• [Your instructions]:
Revise the records so that "Residence Buccitti" becomes "Residenza Buccitti" wherever it occurs. Leave all other text unchanged.

Supplied data section start

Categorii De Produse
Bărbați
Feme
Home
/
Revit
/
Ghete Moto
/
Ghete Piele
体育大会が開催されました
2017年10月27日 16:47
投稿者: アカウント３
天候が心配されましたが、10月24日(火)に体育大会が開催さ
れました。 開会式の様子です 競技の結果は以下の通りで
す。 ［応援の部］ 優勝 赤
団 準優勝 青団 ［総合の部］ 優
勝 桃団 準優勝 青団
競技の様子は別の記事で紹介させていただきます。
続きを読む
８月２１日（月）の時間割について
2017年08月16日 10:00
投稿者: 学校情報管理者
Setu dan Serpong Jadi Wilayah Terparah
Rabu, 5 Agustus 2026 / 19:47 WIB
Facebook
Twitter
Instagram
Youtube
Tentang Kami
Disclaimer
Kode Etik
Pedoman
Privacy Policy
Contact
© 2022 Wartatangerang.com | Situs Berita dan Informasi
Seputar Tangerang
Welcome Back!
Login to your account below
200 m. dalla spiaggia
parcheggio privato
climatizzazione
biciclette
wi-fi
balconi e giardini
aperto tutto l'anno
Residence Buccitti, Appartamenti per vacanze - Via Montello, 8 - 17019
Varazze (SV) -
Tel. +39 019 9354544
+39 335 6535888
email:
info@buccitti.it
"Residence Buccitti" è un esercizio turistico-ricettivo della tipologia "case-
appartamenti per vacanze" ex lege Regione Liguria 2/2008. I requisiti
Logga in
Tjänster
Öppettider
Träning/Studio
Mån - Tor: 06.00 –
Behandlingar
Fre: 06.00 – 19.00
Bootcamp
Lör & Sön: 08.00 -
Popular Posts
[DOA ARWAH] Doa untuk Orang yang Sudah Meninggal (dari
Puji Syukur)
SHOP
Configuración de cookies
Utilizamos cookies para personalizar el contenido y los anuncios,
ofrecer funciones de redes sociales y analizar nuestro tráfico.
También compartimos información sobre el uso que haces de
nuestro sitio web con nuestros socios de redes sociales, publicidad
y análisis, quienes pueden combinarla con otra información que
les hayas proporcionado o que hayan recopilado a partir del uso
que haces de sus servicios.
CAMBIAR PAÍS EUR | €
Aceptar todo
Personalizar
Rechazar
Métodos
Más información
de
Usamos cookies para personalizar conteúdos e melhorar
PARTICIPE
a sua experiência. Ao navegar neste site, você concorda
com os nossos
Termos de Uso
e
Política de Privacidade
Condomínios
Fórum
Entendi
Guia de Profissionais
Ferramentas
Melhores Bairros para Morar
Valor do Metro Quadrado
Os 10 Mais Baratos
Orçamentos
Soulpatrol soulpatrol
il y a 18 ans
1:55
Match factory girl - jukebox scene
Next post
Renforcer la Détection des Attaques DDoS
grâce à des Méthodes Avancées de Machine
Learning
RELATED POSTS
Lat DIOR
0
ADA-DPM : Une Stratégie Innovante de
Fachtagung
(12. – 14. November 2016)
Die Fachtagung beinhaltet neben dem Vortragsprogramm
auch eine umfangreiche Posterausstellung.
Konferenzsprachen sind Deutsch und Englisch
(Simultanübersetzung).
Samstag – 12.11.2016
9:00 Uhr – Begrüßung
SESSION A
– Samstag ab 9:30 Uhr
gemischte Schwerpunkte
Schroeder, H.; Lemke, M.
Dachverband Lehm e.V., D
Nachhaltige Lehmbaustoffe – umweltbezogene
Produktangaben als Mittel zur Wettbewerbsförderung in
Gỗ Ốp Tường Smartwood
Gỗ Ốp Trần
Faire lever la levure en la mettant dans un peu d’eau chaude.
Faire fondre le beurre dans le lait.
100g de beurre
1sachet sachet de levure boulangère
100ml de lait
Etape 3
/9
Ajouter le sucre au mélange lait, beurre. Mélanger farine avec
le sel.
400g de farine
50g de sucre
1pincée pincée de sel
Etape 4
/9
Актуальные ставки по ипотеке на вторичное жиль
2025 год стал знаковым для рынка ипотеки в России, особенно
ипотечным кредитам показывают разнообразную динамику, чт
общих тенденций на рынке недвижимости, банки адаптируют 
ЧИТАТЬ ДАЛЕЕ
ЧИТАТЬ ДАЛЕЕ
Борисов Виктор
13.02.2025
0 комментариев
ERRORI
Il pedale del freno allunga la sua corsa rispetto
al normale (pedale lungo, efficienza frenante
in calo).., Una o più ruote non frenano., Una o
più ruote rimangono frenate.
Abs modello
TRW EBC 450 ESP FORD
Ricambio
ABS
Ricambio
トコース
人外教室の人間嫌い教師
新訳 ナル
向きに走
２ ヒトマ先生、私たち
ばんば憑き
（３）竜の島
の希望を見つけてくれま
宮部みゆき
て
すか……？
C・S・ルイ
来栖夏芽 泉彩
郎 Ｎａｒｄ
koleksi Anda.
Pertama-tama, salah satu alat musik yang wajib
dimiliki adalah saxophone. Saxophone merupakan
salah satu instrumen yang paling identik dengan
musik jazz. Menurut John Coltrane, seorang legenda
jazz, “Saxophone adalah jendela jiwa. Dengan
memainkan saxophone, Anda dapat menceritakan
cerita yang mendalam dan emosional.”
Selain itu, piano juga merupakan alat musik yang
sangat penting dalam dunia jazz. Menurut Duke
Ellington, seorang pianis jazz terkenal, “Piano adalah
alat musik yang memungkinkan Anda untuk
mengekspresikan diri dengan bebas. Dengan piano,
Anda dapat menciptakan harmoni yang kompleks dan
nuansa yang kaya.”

Supplied data section end

• [Output for this task]:
Categorii De Produse
Bărbați
Feme
Home
/
Revit
/
Ghete Moto
/
Ghete Piele
体育大会が開催されました
2017年10月27日 16:47
投稿者: アカウント３
天候が心配されましたが、10月24日(火)に体育大会が開催さ
れました。 開会式の様子です 競技の結果は以下の通りで
す。 ［応援の部］ 優勝 赤
団 準優勝 青団 ［総合の部］ 優
勝 桃団 準優勝 青団
競技の様子は別の記事で紹介させていただきます。
続きを読む
８月２１日（月）の時間割について
2017年08月16日 10:00
投稿者: 学校情報管理者
Setu dan Serpong Jadi Wilayah Terparah
Rabu, 5 Agustus 2026 / 19:47 WIB
Facebook
Twitter
Instagram
Youtube
Tentang Kami
Disclaimer
Kode Etik
Pedoman
Privacy Policy
Contact
© 2022 Wartatangerang.com | Situs Berita dan Informasi
Seputar Tangerang
Welcome Back!
Login to your account below
200 m. dalla spiaggia
parcheggio privato
climatizzazione
biciclette
wi-fi
balconi e giardini
aperto tutto l'anno
Residenza Buccitti, Appartamenti per vacanze - Via Montello, 8 - 17019
Varazze (SV) -
Tel. +39 019 9354544
+39 335 6535888
email:
info@buccitti.it
"Residenza Buccitti" è un esercizio turistico-ricettivo della tipologia "case-
appartamenti per vacanze" ex lege Regione Liguria 2/2008. I requisiti
Logga in
Tjänster
Öppettider
Träning/Studio
Mån - Tor: 06.00 –
Behandlingar
Fre: 06.00 – 19.00
Bootcamp
Lör & Sön: 08.00 -
Popular Posts
[DOA ARWAH] Doa untuk Orang yang Sudah Meninggal (dari
Puji Syukur)
SHOP
Configuración de cookies
Utilizamos cookies para personalizar el contenido y los anuncios,
ofrecer funciones de redes sociales y analizar nuestro tráfico.
También compartimos información sobre el uso que haces de
nuestro sitio web con nuestros socios de redes sociales, publicidad
y análisis, quienes pueden combinarla con otra información que
les hayas proporcionado o que hayan recopilado a partir del uso
que haces de sus servicios.
CAMBIAR PAÍS EUR | €
Aceptar todo
Personalizar
Rechazar
Métodos
Más información
de
Usamos cookies para personalizar conteúdos e melhorar
PARTICIPE
a sua experiência. Ao navegar neste site, você concorda
com os nossos
Termos de Uso
e
Política de Privacidade
Condomínios
Fórum
Entendi
Guia de Profissionais
Ferramentas
Melhores Bairros para Morar
Valor do Metro Quadrado
Os 10 Mais Baratos
Orçamentos
Soulpatrol soulpatrol
il y a 18 ans
1:55
Match factory girl - jukebox scene
Next post
Renforcer la Détection des Attaques DDoS
grâce à des Méthodes Avancées de Machine
Learning
RELATED POSTS
Lat DIOR
0
ADA-DPM : Une Stratégie Innovante de
Fachtagung
(12. – 14. November 2016)
Die Fachtagung beinhaltet neben dem Vortragsprogramm
auch eine umfangreiche Posterausstellung.
Konferenzsprachen sind Deutsch und Englisch
(Simultanübersetzung).
Samstag – 12.11.2016
9:00 Uhr – Begrüßung
SESSION A
– Samstag ab 9:30 Uhr
gemischte Schwerpunkte
Schroeder, H.; Lemke, M.
Dachverband Lehm e.V., D
Nachhaltige Lehmbaustoffe – umweltbezogene
Produktangaben als Mittel zur Wettbewerbsförderung in
Gỗ Ốp Tường Smartwood
Gỗ Ốp Trần
Faire lever la levure en la mettant dans un peu d’eau chaude.
Faire fondre le beurre dans le lait.
100g de beurre
1sachet sachet de levure boulangère
100ml de lait
Etape 3
/9
Ajouter le sucre au mélange lait, beurre. Mélanger farine avec
le sel.
400g de farine
50g de sucre
1pincée pincée de sel
Etape 4
/9
Актуальные ставки по ипотеке на вторичное жиль
2025 год стал знаковым для рынка ипотеки в России, особенно
ипотечным кредитам показывают разнообразную динамику, чт
общих тенденций на рынке недвижимости, банки адаптируют 
ЧИТАТЬ ДАЛЕЕ
ЧИТАТЬ ДАЛЕЕ
Борисов Виктор
13.02.2025
0 комментариев
ERRORI
Il pedale del freno allunga la sua corsa rispetto
al normale (pedale lungo, efficienza frenante
in calo).., Una o più ruote non frenano., Una o
più ruote rimangono frenate.
Abs modello
TRW EBC 450 ESP FORD
Ricambio
ABS
Ricambio
トコース
人外教室の人間嫌い教師
新訳 ナル
向きに走
２ ヒトマ先生、私たち
ばんば憑き
（３）竜の島
の希望を見つけてくれま
宮部みゆき
て
すか……？
C・S・ルイ
来栖夏芽 泉彩
郎 Ｎａｒｄ
koleksi Anda.
Pertama-tama, salah satu alat musik yang wajib
dimiliki adalah saxophone. Saxophone merupakan
salah satu instrumen yang paling identik dengan
musik jazz. Menurut John Coltrane, seorang legenda
jazz, “Saxophone adalah jendela jiwa. Dengan
memainkan saxophone, Anda dapat menceritakan
cerita yang mendalam dan emosional.”
Selain itu, piano juga merupakan alat musik yang
sangat penting dalam dunia jazz. Menurut Duke
Ellington, seorang pianis jazz terkenal, “Piano adalah
alat musik yang memungkinkan Anda untuk
mengekspresikan diri dengan bebas. Dengan piano,
Anda dapat menciptakan harmoni yang kompleks dan
nuansa yang kaya.”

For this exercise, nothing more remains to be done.